As far as whether the argument could be applied to Protestant doctrine, I would agree that it could, although to a lesser degree, since there are patristic, medieval, and renaissance humanist witnesses in support of sola fide. Nevertheless, I think all would agree that the argument is not sufficient to prove the falseness of anything, and is fallacious when it is used for such, and is only sufficient to give a cause for concern and further dogmatic investigation, so if the argument were turned against Protestants in a non-fallacious manner, it wouldn't be of too much concern to me, since I believe that Protestant dogma is far more resilient in the face of rigorous scrutiny than dispensational dogma.
 
R. Scott Clark.

But any full-orbed Covenant of Works theology will do. We can find antecedents in church history, but we won't find the system. That's all that Dispensationalists like Ryrie claim.
Clark sponsored the republication of the Summa Doctrinae de Foedere et Testamento, but he doesn't to my knowledge advocate any Cocceian distinctives. Imagine the Twitter outrage that would ensue from the WSC crowd if [redacted] taught that the ten commandments are the substance of the covenant of grace.
But I agree that the covenant of works doctrine wasn't developed before the 1580's. Even Perkins, who died ~1602, explicitly contradicted it.
 
If I may ask, where does Perkins contradict the CoW?
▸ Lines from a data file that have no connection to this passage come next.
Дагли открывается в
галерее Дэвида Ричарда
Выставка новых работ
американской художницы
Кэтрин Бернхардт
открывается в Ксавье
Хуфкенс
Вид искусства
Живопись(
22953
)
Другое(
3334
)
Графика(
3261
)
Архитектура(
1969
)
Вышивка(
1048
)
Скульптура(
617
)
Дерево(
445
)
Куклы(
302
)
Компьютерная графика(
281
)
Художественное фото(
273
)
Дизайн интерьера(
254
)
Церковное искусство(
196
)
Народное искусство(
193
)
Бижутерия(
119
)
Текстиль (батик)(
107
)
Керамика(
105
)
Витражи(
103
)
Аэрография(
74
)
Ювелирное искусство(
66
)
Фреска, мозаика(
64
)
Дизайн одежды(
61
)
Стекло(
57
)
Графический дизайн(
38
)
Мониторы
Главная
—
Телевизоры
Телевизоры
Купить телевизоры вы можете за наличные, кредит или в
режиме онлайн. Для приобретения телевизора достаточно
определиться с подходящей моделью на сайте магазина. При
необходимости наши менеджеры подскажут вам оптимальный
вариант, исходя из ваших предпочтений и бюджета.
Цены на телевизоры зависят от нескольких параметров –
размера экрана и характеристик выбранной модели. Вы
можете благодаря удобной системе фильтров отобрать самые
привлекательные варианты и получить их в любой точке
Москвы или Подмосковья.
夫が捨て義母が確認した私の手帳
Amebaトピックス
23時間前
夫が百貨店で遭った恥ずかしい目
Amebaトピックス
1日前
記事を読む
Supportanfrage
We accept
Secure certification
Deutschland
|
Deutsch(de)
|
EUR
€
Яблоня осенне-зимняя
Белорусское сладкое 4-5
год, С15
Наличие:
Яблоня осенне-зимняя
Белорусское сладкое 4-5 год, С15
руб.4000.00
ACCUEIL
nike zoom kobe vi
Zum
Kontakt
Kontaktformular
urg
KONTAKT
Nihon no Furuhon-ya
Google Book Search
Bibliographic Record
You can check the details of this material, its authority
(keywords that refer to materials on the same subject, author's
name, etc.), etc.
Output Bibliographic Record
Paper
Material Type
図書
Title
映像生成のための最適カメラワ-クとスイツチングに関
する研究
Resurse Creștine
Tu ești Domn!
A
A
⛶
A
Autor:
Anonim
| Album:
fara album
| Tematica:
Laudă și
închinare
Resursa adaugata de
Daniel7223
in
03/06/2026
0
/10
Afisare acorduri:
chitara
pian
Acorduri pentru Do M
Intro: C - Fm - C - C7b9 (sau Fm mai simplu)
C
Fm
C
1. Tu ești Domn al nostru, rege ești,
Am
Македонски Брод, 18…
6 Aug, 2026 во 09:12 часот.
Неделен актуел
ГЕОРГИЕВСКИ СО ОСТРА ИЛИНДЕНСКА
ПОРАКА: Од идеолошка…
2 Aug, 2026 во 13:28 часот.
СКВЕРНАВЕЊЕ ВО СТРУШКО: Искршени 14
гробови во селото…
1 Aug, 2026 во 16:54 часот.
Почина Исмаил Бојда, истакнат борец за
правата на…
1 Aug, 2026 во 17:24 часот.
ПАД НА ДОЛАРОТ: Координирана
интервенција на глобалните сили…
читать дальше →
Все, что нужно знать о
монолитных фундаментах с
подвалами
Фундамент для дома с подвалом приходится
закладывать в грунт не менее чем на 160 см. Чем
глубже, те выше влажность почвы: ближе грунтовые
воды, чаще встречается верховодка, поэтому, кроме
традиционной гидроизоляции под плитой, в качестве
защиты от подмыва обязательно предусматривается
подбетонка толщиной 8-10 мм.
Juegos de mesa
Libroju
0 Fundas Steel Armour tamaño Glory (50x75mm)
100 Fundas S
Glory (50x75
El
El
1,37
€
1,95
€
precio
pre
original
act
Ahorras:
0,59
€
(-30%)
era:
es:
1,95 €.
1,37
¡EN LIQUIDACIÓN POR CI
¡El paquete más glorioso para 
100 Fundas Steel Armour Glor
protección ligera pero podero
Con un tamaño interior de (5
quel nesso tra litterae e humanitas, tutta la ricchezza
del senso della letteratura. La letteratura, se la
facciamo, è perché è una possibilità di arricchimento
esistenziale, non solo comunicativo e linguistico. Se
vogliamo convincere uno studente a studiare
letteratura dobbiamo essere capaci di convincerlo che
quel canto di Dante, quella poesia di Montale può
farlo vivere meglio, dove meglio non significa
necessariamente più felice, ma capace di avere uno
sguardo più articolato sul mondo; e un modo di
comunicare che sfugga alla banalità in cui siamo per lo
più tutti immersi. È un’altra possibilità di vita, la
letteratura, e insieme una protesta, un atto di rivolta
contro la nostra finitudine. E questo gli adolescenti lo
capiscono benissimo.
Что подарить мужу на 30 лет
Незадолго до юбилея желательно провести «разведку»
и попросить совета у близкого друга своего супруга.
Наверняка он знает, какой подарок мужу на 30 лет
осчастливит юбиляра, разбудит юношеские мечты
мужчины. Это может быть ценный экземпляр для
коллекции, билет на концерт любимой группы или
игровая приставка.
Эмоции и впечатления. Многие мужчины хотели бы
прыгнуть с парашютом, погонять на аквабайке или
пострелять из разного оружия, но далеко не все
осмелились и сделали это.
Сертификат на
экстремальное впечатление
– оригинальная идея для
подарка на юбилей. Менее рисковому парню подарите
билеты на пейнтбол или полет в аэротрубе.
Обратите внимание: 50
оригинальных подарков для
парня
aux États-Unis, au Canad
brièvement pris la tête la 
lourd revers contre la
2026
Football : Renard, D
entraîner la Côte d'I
Unfortunately I don't remember the citation. I've read more of Catholicus Reformatus than any other work of his, so there's a good chance it's there. The gist of the quote was that the state of the believer is better than the state of Adam because Adam was promised no reward, but only continuation in his present state. I think I misstated things earlier though. Perkins only denied a prelapsarian covenant of works. Of course, the doctrine of the covenant of works that later developed was that Adam's state was probationary, and that for obedience he would be rewarded with incorruptible life.